I tried to pull a specific part, but the whole thing is just so ridiculous that you really should read it. Everything from guns to descriptions of all sorts of nasty hair down there, to mothers, to stanky *ss… I win.

Full Lyrics
And to think… these guys won an OSCAR.

Also I think the lyric quoted is actually ‘you bawl like the baby in Eraserhead’ – as in, you cry in a horrifyingly annoying way. I don’t think it’s referring to child molestation or something there.

But yes, that is a dirty, dirty song. Just a satirical one.

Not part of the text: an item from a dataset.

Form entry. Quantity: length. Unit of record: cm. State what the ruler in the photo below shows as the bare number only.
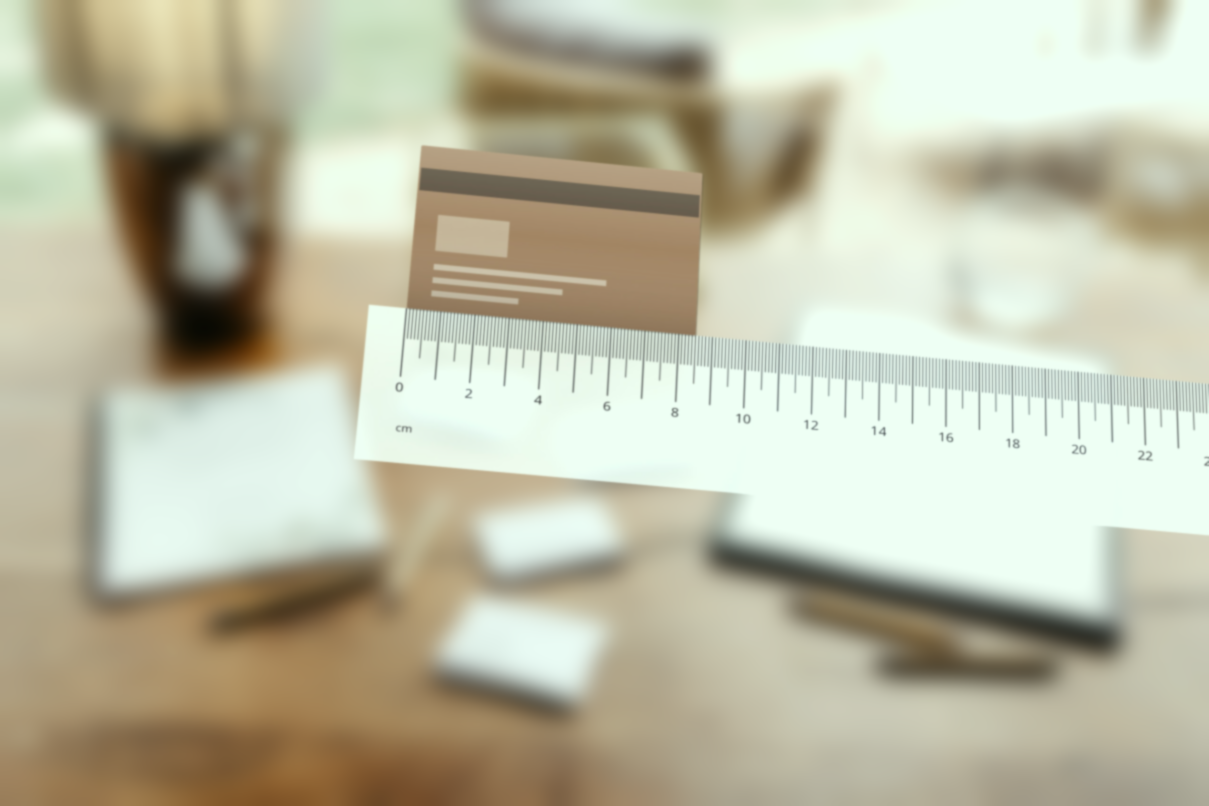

A breakfast radio show on the government station a couple of years back announced a Peaches song - I can’t remember which one, but they appeared to have stuffed up the CD programming. After a short, violent, instrumental intro Peaches started screaming - and I may be paraphrasing here because I didn’t actually buy the album -

I’M A FUCKING CUNT!
I’M A FUCKING CUNT!
I’M A FUCKING CUNT!
I’M A FUCKING C

at which point the zany breakfast crew broke in and indicated that this one wasn’t quite the one they were after. And that they’d probably better add a retrospective “language warning”, if anyone felt that they needed one.

I recall a song called “Crablouse” by Lords of Acid that is about…crab louse.

Good Ship Venus - as performed by Loudon Wainwright III.

Barnacle Bill the Sailor.

The Feederz’ Jesus Entering From the Rear off the classic Let Them Eat Jellybeans compilation ( on the Dk’s label, Alternative Tentacles ), has to rank right up there at least on the most sacrilegious list.